A prisão aconteceu na cidade de San Lorenzo, onde o condenado vivia com identidade falsa. Durante a entrevista, Heraldo Farias ressaltou que o réu enfrentou três julgamentos, sendo que o último ocorreu sem a sua presença física. "Ele não comparece e é julgado e condenado a mais ou menos 20 anos de cadeia. Nunca foi preso, nunca cumpriu uma hora, um minuto, um segundo de cadeia", afirmou o jornalista.
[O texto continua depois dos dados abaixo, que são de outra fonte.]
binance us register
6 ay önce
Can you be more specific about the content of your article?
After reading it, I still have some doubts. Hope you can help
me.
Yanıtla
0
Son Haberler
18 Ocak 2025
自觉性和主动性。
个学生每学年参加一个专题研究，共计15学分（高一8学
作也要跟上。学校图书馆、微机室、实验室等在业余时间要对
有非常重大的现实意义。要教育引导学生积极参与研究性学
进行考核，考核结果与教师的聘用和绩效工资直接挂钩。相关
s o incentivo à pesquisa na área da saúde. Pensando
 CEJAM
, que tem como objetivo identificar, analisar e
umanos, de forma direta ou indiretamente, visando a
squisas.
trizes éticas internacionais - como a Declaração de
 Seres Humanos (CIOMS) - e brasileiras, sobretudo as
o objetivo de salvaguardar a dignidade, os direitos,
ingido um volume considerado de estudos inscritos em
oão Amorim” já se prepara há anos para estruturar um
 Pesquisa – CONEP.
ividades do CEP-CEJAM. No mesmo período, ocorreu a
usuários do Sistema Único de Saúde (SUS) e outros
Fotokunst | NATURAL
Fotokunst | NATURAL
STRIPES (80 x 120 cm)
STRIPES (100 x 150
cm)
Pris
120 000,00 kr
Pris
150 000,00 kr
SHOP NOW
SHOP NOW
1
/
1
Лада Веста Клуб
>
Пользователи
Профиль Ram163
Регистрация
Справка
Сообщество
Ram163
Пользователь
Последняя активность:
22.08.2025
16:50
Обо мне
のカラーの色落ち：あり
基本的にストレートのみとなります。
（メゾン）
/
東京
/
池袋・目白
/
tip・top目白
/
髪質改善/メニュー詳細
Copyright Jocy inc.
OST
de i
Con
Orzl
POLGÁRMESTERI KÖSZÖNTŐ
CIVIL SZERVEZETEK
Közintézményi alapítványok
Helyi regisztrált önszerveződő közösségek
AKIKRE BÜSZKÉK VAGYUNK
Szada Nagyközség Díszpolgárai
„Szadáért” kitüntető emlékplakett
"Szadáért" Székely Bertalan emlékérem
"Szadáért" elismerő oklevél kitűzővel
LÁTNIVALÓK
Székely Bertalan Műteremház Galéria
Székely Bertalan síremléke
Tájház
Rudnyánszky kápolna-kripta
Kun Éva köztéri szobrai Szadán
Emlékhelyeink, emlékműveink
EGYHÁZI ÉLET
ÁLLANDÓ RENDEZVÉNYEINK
Heraldo Farias foi um dos primeiros profissionais de imprensa a chegar ao local do crime, em 6 de agosto de 1989. Ele relatou que estava na delegacia da Rua Sergipe quando recebeu o comunicado sobre um cadáver encontrado em frente ao Colégio Mãe de Deus. "A informação era de um achado de cadáver", recordou Farias, mencionando que a polícia foi acionada após um telefonema anônimo atribuído ao próprio Panissa.


No local, os investigadores encontraram a vítima com ferimentos causados por arma branca. "Faca que ele retirou da cozinha do apartamento e lavou depois do crime, e lavou-se também depois do crime e foi embora", detalhou o convidado. O crime gerou grande repercussão e mobilizou esforços da Interpol nas últimas décadas. Marini destacou a importância do registro histórico de Farias, que prepara um livro sobre homicídios históricos da cidade.